> **Try it**
Reproduce word for word every line from the beginning of the items through the line containing "कुल्हाड़ी मारकर नृशंस हत्या, बेटे के दोस्त".

> **Input**
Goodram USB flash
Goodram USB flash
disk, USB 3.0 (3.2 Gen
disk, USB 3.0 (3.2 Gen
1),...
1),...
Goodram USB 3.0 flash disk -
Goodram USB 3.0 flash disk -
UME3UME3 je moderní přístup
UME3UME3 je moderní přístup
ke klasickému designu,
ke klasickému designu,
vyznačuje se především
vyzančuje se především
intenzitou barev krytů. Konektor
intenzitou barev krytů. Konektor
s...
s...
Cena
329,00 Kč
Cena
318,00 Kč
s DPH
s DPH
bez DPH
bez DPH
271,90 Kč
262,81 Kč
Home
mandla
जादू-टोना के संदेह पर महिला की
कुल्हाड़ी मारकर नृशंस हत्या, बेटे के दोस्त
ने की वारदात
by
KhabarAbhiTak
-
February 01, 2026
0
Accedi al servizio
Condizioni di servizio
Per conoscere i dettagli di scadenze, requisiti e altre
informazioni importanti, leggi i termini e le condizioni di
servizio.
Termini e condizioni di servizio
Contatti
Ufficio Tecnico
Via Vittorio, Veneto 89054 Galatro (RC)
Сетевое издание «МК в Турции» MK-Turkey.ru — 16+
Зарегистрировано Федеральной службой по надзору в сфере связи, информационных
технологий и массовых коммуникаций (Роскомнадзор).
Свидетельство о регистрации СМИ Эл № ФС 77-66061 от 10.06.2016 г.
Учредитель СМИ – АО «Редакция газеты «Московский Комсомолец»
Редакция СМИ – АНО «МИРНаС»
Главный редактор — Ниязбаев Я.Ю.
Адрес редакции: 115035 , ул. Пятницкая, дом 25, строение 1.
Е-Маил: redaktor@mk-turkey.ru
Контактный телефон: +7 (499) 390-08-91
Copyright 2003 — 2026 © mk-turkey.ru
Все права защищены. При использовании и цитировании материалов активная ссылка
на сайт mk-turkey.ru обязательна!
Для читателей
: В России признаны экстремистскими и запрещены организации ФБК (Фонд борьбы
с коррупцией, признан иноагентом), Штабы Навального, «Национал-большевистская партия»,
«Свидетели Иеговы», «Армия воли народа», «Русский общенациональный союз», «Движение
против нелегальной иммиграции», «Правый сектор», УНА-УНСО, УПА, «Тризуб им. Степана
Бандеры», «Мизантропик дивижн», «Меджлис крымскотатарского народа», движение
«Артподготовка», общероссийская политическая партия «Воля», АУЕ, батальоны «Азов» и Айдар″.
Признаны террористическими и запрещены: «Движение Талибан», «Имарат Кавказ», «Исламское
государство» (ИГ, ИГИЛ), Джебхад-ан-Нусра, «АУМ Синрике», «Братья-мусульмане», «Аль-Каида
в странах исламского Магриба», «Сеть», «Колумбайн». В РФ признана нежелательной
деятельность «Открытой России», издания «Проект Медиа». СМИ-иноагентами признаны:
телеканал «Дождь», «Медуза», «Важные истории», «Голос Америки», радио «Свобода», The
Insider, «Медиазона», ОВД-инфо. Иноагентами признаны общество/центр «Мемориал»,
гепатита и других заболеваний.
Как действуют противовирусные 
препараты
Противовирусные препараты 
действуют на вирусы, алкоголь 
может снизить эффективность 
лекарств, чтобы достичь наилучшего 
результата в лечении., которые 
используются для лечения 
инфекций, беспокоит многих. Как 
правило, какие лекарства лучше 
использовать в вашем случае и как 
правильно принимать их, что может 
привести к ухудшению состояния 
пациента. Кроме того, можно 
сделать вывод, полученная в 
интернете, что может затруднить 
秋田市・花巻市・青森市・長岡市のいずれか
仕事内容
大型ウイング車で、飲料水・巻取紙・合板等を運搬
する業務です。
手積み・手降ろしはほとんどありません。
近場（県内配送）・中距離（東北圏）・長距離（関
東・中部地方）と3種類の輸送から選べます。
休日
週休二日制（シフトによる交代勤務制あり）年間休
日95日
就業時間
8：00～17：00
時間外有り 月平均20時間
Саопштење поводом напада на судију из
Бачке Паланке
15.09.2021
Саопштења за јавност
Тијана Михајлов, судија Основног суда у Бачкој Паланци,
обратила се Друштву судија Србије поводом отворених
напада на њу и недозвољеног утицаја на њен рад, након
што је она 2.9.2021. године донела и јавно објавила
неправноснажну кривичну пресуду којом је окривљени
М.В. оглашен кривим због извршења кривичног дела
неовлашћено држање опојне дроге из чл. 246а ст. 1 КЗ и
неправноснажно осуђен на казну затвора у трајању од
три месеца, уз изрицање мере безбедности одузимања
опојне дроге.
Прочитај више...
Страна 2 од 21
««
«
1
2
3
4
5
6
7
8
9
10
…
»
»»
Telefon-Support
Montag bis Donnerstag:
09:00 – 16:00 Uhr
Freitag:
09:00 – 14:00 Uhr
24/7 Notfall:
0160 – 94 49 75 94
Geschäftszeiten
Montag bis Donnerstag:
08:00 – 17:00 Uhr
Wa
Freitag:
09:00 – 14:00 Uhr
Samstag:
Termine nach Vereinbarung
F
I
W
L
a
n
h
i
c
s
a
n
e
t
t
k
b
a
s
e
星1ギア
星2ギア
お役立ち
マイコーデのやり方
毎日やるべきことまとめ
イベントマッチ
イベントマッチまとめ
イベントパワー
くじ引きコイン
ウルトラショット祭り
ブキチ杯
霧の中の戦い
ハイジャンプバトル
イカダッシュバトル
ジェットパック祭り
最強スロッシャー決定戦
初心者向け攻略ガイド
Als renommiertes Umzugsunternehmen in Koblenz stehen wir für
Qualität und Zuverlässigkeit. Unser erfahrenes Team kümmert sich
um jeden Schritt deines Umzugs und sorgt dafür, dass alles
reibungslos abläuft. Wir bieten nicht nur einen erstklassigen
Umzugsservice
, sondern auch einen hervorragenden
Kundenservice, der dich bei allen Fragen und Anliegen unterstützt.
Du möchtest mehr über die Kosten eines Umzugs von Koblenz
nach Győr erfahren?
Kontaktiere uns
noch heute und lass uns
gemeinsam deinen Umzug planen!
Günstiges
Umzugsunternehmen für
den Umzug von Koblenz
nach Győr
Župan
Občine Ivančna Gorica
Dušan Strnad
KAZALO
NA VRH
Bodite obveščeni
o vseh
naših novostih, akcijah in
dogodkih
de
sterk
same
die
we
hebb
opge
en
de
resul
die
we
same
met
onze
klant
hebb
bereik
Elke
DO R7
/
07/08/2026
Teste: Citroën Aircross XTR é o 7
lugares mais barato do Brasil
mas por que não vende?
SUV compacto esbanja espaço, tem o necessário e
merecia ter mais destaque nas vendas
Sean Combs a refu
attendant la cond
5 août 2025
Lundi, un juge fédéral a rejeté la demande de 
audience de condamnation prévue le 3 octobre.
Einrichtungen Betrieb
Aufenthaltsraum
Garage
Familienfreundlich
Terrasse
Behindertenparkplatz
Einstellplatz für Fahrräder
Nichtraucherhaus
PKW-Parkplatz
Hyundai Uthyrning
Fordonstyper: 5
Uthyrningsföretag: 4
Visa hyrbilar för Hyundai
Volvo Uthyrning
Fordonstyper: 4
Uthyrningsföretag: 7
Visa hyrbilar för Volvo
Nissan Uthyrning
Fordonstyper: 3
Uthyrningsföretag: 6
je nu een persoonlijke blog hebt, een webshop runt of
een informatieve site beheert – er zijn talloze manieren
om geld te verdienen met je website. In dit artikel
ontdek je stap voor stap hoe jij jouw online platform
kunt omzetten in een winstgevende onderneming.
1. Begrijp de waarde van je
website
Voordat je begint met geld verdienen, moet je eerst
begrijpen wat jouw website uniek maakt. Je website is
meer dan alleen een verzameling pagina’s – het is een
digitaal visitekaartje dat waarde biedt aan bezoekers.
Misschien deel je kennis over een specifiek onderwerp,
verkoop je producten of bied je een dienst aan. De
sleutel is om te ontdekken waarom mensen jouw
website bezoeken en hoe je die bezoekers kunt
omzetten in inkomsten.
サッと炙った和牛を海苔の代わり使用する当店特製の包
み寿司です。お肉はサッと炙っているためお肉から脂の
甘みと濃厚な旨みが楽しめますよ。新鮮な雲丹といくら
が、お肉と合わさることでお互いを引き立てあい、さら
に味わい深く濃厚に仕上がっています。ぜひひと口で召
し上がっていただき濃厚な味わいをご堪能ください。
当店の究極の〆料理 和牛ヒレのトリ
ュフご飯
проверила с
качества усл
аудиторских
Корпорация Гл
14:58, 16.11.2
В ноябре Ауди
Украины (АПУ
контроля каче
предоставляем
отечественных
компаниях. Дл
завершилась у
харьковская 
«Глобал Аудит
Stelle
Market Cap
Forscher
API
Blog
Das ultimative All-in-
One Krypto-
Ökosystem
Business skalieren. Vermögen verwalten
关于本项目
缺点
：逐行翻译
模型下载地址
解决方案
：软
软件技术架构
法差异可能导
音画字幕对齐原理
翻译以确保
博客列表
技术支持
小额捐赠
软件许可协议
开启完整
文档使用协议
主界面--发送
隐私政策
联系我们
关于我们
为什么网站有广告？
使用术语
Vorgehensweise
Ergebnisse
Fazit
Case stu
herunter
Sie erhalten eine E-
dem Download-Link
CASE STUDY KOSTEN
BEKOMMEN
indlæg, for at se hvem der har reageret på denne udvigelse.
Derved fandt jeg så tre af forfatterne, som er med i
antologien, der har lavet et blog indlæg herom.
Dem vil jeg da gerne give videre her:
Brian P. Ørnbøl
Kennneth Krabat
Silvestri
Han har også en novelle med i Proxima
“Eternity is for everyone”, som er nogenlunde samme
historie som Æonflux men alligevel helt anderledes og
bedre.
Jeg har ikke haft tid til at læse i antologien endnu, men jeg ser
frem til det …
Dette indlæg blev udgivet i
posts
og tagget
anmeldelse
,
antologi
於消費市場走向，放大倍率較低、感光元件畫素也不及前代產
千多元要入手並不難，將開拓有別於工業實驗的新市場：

> **Response box**
Goodram USB flash
Goodram USB flash
disk, USB 3.0 (3.2 Gen
disk, USB 3.0 (3.2 Gen
1),...
1),...
Goodram USB 3.0 flash disk -
Goodram USB 3.0 flash disk -
UME3UME3 je moderní přístup
UME3UME3 je moderní přístup
ke klasickému designu,
ke klasickému designu,
vyznačuje se především
vyzančuje se především
intenzitou barev krytů. Konektor
intenzitou barev krytů. Konektor
s...
s...
Cena
329,00 Kč
Cena
318,00 Kč
s DPH
s DPH
bez DPH
bez DPH
271,90 Kč
262,81 Kč
Home
mandla
जादू-टोना के संदेह पर महिला की
कुल्हाड़ी मारकर नृशंस हत्या, बेटे के दोस्त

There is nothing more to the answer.